Originally Posted by
fileserverdirect
jscheuer1'sKinda Works*
*works in IE\FF, but not in Safari, IE: Mac.
Is it possable to get this script to work cross-browser (ie Works to 100%
I cannot test code in a browser/on a machine that I don't have. As for IE Mac, almost nothing works in that browser which hasn't been supported by anyone in over 3 years. I did test in Safari 3 Win. Works fine in that. Are you using the most recent Safari Mac?
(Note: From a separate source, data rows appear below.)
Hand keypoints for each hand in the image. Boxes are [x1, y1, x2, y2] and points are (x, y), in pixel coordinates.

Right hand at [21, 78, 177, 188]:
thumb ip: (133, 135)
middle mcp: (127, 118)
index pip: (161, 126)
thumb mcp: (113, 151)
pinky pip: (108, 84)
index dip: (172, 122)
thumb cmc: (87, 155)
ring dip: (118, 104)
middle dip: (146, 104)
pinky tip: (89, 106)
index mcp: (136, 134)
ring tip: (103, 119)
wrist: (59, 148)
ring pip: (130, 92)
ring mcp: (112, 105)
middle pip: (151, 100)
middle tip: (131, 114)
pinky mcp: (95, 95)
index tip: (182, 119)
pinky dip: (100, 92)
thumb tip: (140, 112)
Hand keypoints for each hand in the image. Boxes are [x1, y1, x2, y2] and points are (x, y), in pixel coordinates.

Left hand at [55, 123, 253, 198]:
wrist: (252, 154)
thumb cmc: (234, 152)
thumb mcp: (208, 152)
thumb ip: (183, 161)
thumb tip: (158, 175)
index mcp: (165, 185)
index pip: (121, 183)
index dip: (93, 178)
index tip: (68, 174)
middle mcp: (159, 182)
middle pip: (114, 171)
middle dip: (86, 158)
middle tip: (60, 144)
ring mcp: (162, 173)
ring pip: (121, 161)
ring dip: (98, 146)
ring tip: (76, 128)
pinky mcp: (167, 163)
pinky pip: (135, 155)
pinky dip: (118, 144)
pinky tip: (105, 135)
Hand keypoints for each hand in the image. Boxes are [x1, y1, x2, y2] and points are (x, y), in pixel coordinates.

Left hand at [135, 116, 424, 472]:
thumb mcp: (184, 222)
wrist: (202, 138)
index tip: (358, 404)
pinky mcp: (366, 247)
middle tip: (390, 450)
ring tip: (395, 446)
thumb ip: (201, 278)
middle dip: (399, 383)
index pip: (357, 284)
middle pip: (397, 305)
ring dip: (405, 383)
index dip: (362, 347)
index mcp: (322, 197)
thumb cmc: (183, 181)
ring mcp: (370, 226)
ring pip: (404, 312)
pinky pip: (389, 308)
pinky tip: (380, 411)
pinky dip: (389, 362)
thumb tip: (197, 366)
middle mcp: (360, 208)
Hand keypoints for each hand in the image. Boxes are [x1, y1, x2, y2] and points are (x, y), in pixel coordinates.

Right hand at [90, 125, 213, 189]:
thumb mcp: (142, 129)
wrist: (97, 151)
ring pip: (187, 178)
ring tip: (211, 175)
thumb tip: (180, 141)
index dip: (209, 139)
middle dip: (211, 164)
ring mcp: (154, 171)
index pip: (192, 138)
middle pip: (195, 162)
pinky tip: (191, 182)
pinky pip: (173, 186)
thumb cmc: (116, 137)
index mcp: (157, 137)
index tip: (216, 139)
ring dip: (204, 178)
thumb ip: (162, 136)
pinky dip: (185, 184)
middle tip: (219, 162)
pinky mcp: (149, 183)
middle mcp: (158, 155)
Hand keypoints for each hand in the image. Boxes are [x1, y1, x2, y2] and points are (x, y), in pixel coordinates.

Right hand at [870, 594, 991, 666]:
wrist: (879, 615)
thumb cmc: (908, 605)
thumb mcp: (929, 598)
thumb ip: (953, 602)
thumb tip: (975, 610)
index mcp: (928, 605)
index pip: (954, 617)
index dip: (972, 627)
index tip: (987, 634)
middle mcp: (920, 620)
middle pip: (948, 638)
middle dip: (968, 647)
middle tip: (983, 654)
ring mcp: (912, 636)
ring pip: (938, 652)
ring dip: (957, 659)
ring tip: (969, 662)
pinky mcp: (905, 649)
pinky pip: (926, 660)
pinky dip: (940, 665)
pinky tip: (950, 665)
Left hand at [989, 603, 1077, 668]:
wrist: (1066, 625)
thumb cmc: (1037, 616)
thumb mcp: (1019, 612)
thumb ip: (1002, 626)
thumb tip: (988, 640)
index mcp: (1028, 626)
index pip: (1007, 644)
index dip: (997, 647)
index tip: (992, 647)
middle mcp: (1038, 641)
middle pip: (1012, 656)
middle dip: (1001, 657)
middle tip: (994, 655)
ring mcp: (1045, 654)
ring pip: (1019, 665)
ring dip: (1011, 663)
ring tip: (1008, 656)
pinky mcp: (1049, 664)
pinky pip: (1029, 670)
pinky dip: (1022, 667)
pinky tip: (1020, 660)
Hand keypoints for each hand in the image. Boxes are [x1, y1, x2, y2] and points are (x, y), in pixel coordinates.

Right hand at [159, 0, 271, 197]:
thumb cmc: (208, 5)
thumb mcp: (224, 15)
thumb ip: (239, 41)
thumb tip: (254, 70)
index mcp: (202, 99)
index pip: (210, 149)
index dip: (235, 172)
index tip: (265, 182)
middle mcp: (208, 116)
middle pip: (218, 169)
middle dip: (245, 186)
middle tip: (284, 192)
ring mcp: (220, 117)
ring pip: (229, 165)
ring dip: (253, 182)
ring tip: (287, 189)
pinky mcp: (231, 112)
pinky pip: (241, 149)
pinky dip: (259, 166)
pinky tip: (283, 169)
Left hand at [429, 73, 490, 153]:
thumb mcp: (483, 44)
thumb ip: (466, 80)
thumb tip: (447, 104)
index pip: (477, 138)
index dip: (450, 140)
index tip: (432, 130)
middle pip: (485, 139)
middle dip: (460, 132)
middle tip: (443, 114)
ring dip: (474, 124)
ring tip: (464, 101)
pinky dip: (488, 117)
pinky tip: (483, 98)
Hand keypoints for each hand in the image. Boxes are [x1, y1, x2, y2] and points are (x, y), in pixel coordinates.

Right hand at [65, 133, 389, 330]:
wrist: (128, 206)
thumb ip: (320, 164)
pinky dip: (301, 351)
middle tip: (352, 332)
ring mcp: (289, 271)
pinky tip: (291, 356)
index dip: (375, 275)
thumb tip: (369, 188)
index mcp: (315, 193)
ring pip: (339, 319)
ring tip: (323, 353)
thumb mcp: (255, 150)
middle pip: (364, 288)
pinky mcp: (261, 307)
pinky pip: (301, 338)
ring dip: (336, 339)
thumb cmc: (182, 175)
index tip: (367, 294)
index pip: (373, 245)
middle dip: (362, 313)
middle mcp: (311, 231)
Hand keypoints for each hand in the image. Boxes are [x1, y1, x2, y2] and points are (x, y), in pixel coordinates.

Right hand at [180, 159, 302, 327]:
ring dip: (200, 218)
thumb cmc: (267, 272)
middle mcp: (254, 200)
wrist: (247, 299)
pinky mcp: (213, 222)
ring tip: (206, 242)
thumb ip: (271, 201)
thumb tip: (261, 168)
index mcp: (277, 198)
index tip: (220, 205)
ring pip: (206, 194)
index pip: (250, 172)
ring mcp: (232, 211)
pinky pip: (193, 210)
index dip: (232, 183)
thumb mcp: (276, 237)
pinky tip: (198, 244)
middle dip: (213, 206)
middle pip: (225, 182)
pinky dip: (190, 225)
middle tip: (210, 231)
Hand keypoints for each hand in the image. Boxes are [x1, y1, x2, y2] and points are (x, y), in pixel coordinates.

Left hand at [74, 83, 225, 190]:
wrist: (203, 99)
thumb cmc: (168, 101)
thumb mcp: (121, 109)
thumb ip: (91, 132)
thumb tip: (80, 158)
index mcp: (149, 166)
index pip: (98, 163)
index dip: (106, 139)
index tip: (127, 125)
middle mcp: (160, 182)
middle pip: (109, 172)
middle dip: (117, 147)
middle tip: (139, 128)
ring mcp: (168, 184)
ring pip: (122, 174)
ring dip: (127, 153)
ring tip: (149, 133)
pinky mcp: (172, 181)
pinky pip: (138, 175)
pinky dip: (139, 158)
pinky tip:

If you go far enough back in the version history of any browser, many scripts will cease working.
In any case, (barring something very unusual) the code will work in any DOM level 2 compliant browser.
The chances that any given browser will respond at that level are increased if the page that the script is on has a valid URL HTML 4.01 DOCTYPE. XHTML DOCTYPEs, HTML DOCTYPEs for versions lower than 4.01 or HTML 4.01 DOCTYPEs without valid URL can all throw some browsers into quirks mode, where virtually anything can happen.
Some tests to try on the 'offending' browsers:
Code:
alert(document.getElementsByTagName);
Code:
if(document.getElementsByTagName)
alert(document.getElementsByTagName('script').length);
Here is a modified version that might make those other browsers happy:
Code:
function getQueryValue(var_name) {
var s = document.documentElement.getElementsByTagName('script'),
m = (new RegExp('[?&;]' + var_name + '=([^&;#]*)')).exec(s[s.length-1].getAttribute('src', 0));
return m ? unescape(m[1]) : null;
}
Also try:
Code:
function getQueryValue(var_name) {
var s = document.getElementsByTagName('script'),
m = (new RegExp('[?&;]' + var_name + '=([^&;#]*)')).exec(s[s.length-1].getAttribute('src', 0));
return m ? unescape(m[1]) : null;
}
and:
Code:
function getQueryValue(var_name) {
var s = document.documentElement.getElementsByTagName('script'),
m = (new RegExp('[?&;]' + var_name + '=([^&;#]*)')).exec(s[s.length-1].src);
return m ? unescape(m[1]) : null;
}
All of which will also work on level 2 browsers.
Edit: I thought of some more things. If it can be determined what about the script that non-supporting browsers don't like, a test for that may be devised and either a fall-back (default) value may be used with them, or a fall-back procedure. Also, if your server supports asp, PHP or any other server side language that supports query 'gets', the query value may be passed to the script using that language for 100% of browsers.